I know the Cantor set probably comes up in homework questions all the time but I didn't find many clues - that I understood at least.
I am, for a homework problem, supposed to show that the Cantor set is homeomorphic to the infinite product (I am assuming countably infinite?) of $\{0,1\}$ with itself.
So members of this two-point space(?) are things like $(0,0,0,1)$ and $(0,1,1,1,1,1,1)$, etc.

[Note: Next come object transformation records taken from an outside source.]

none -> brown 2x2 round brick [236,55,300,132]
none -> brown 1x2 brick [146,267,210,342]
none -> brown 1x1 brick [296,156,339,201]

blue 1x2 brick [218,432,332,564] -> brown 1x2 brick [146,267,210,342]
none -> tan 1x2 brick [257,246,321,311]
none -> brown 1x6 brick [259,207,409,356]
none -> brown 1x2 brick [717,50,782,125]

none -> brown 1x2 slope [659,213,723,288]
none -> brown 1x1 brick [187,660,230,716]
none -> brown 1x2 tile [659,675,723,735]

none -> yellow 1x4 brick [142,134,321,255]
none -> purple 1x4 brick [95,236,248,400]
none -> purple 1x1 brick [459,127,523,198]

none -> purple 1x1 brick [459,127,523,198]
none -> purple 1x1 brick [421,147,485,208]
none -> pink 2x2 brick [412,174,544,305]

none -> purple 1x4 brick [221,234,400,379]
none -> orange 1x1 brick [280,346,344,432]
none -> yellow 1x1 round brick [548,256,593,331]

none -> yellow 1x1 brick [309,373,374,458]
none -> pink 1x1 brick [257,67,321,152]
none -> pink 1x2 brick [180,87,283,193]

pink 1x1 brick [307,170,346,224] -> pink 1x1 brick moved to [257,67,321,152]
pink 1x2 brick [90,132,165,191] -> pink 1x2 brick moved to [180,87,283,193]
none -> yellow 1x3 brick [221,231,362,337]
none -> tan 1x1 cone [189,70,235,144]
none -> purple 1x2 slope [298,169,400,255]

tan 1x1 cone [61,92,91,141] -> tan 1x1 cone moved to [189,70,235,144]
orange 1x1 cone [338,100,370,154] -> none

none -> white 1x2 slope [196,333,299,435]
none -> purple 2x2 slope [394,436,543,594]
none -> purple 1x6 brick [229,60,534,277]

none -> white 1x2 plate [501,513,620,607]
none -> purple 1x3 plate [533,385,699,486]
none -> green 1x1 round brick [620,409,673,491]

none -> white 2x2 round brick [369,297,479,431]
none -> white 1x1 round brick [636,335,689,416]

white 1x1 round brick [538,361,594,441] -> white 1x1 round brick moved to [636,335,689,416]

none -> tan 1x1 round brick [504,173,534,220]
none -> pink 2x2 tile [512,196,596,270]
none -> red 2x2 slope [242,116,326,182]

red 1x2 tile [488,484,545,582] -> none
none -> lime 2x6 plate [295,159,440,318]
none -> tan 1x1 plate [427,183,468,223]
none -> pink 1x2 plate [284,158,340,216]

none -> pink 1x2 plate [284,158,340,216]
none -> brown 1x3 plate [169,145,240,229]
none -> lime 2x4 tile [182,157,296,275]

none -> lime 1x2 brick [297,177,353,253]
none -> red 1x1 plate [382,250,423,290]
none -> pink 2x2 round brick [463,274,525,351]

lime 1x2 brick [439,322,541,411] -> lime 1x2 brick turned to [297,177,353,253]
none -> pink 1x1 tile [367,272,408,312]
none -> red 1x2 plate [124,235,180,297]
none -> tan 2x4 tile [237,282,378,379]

Firstly, I think that a homeomorphism (the 'topological isomorhism') is a mapping between two topologies (for the Cantor sets which topology is this? discrete?) that have continuous, bijective functions.
So I am pretty lost and don't even know what more to say! :( I have seen something like this in reading some texts, something about $$f: \sum_{i=1}^{+\infty}\,\frac{a_i}{3^i} \mapsto \sum_{i=1}^{+\infty}\,\frac{a_i}{2^{i+1}} ,$$ for $a_i = 0,2$. But in some ways this seems to be a 'complement' of what I need.... Apparently I am to use ternary numbers represented using only $0$'s and $1$'s in; for example, $0.a_1\,a_2\,\ldots = 0.01011101$?
Thanks much for any help starting out!
Here is the verbatim homework question:
The standard measure on the Cantor set is given by the Cantor $\phi$ function which is constant on missing thirds and dyadic on ternary rationals.
Show the Cantor set is homeomorphic to the infinite product of $\{0,1\}$ with itself.
How should we topologize this product?
(Hint: this product is the same as the set of all infinite binary sequences)
Fix a binary $n$-tuple $(a_1,\ldots, a_n)$ (for e.g., $(0,1,1,0,0,0)$ if $n = 6$).
Show that the Cantor measure of points ($b_k$) with $b_k=a_k$ for $k \leq n$ and $b_k \in \{0,1\}$ arbitrary for $k>n$, is exactly $1/2^n$. These are called cylinders. (They are the open sets, but also closed!)